Hirschorn repitió sus palabras con un mesurado tono de cólera contenida.
—Conozco a tres agentes C que harán el trabajo con absoluta limpieza.
—Estoy seguro de ello —dijo Hopkins—. Se les paga lo suficiente. Todos sus agentes C y los criminales de Boyle aún nos llevarán a la bancarrota. —Con una sonrisa triunfante, miró abajo, hacia su cuaderno, mientras Boyle y Hirschorn intercambiaban miradas de complicidad. Los fondos para las operaciones C y en definitiva el mismo concepto de estas operaciones, habían movido a muchos asiduos en este campo a quejarse rencorosamente de tales agentes.
«Si los insatisfechos como Hopkins pudieran salirse con la suya, —discurrió Boyle mientras miraba al joven escribir en el cuaderno con mano meticulosa—, lo que había ocurrido en la granja porcina de Nevada habría sucedido con resultados igualmente desastrosos dentro del sistema de información de la nación».
—Yo coordinaré desde Washington —dijo Hopkins, levantando al fin la vista—. Boyle, si necesita contactar conmigo, hágalo a través de Hirschorn. Spitz, será mejor que tomemos el próximo vuelo.
El hombre pálido asintió fatigadamente, luego sus ojos, brillantes de fiebre, se volvieron hacia Boyle.
—Hay otro problema —dijo, respirando con breves jadeos—. ¿Qué va a hacer con su conductor? —En respuesta a la burlona expresión de Boyle, Spitz explicó que aun cuando la fase de incubación del Cerdo no se habría consumado en el momento de la muerte de los turistas, era concebible que el conductor pudiera coger aún la infección a causa de su prolongada exposición a la misma en el interior del autocar.
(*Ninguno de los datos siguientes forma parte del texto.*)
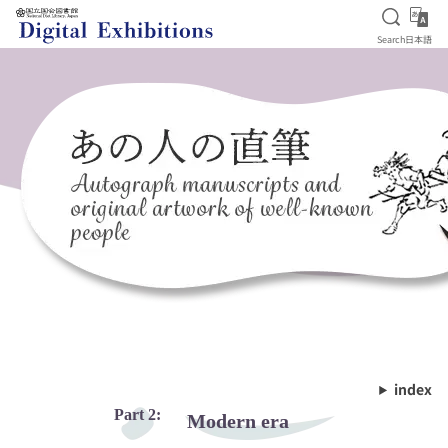
Open S
日
Search
日本語
Jump to main content
index
Part 2:
Modern era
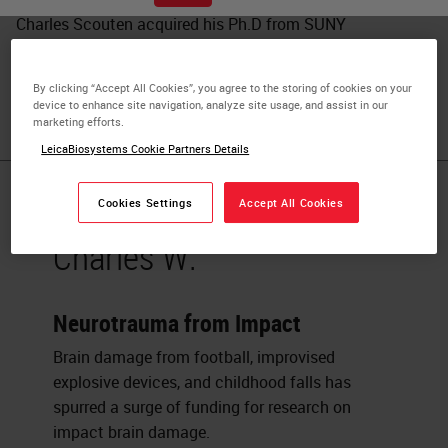
Charles Scouten acquired his Ph.D from SUNY
Binghamton in 1980 with a dissertation entitled “Location
of Neurons Mediating Androgen’s effect on Copulation,
By clicking “Accept All Cookies”, you agree to the storing of cookies on your
Urine Marking, and Body Weight”.
device to enhance site navigation, analyze site usage, and assist in our
marketing efforts.
LeicaBiosystems Cookie Partners Details
Published Pieces by
Cookies Settings
Accept All Cookies
Charles W.
Neurotrauma from Impact
Brain damage from football, improvised
explosive devices, and childhood falls has
spurred a surge of funding for research on
impact brain damage.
Esto era especialmente cierto porque el autocar era un sistema cerrado en el cual se condensaría el aliento durante muchas horas—. No estoy diciendo que sea probable, pero sin duda es posible —concluyó Spitz—. Su conductor podría pillar el Cerdo.
Después de un largo silencio, Boyle dijo:
—Lo que insinúa es que deberá ser eliminado después del trabajo.
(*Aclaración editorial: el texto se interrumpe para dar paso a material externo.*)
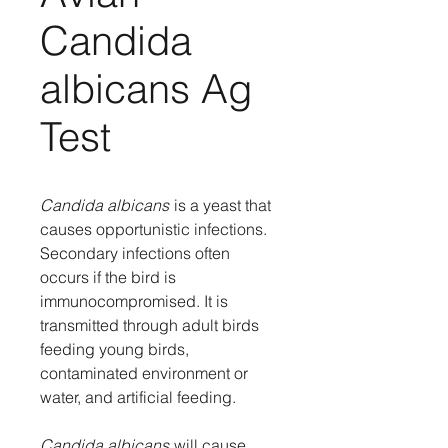
Candida
albicans Ag
Test
Candida albicans
is a yeast that
causes opportunistic infections.
Secondary infections often
occurs if the bird is
immunocompromised. It is
transmitted through adult birds
feeding young birds,
contaminated environment or
water, and artificial feeding.
Candida albicans
will cause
—Por fin comprendo la función de sus muchachos —reconoció Hopkins sarcástico—. Si alguien es sacrificable, más vale que sea un criminal de segunda fila.
Boyle le fulminó con la mirada.
—O agentes C, ¿no es cierto Hopkins?
Se volvió hacia Spitz antes que el joven pudiera responder.
—¿Es imprescindible?
Spitz se encogió de hombros.
—Como digo, es posible pero no probable que coja el Cerdo. ¿Las posibilidades? Quién sabe. Puede que una entre diez, tal vez más.
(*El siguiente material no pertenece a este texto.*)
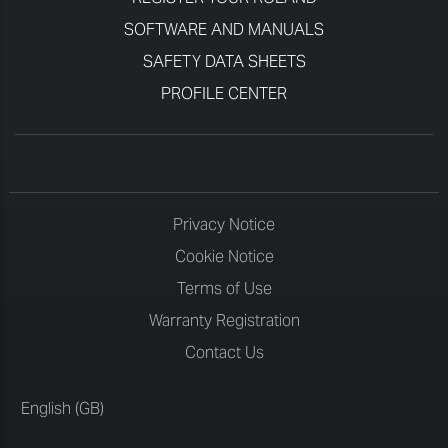
SOFTWARE AND MANUALS
SAFETY DATA SHEETS
PROFILE CENTER
Privacy Notice
Cookie Notice
Terms of Use
Warranty Registration
Contact Us
English (GB)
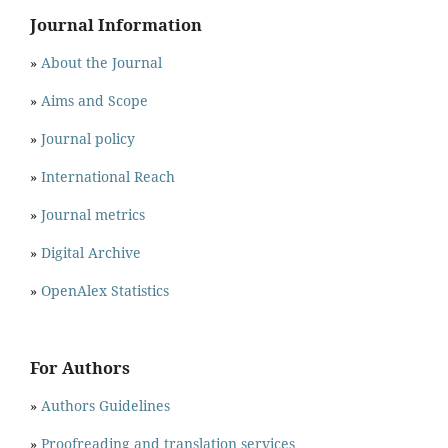
Journal Information
»
About the Journal
»
Aims and Scope
»
Journal policy
»
International Reach
»
Journal metrics
»
Digital Archive
»
OpenAlex Statistics
For Authors
»
Authors Guidelines
»
Proofreading and translation services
—Pero el hecho es que sería mejor asegurarse.
—Lo sería, Alex —convino Hirschorn—. Si no, es un cabo suelto.
—¿Cómo tendría que hacerse? —le preguntó Boyle a Spitz.
—Bueno —el enfermo frunció los labios—, eso le toca decidirlo a usted. Sólo que, como quiera que lo haga, asegúrese de quemar el cuerpo. Si no lo hace, volvemos a estar como al principio. El juez de primera instancia, los ayudantes en el depósito de cadáveres… todos ellos serían probables.
—¿Algún método especial de incineración?
—Cualquiera servirá. El queroseno, por ejemplo. Sólo así se destruyen los tejidos.
Hopkins cerró su cuaderno con un golpe terminante.
—Pues eso es todo. —Se puso de pie—. Mejor que nos pongamos en marcha. Ese autocar lleva la peor carga de publicidad con que se ha enfrentado este país desde hace mucho tiempo.
Se estrecharon manos por doquier, y Boyle abandonó la suite en compañía de Hirschorn. En el ascensor guardaron silencio mientras una mujer elegantemente vestida echaba una apreciativa mirada a Boyle.
En el vestíbulo Boyle dijo:
—Ese Hopkins es un hijoputa.
—Sí —admitió Hirschorn con una risita sofocada—, pero cumple con su trabajo. Es uno de los que prometen. Seguro que no se preocupa mucho por nosotros los de los viejos tiempos, ¿verdad? ¿Viste su cara cuando le dijiste que los agentes C eran sacrificables? Se cabreó de verdad.
—Pero es cierto.
—Claro. Sólo que no creo que le guste la idea de que seamos tan encantadores a nuestra edad.
Se estrecharon la mano, y ya se iban cuando Hirschorn se dio la vuelta diciendo:
—¿Qué te ha parecido Spitz?
—Me ha caído bien.
—Sí, pero supongo que está enfermo. ¿Cómo diablos se lo monta para seguir tirando? Recuerdo que hace unos años era activo como el que más.
—Todos nos estamos haciendo viejos —dijo Boyle.
—Puede que sí, pero seguimos siendo más creativos que muchos de esos nuevos, como Hopkins.
—Así es como hablan los viejos.
Ambos sonrieron y echaron a andar; al salir del hotel Saint Francis tomaron direcciones distintas.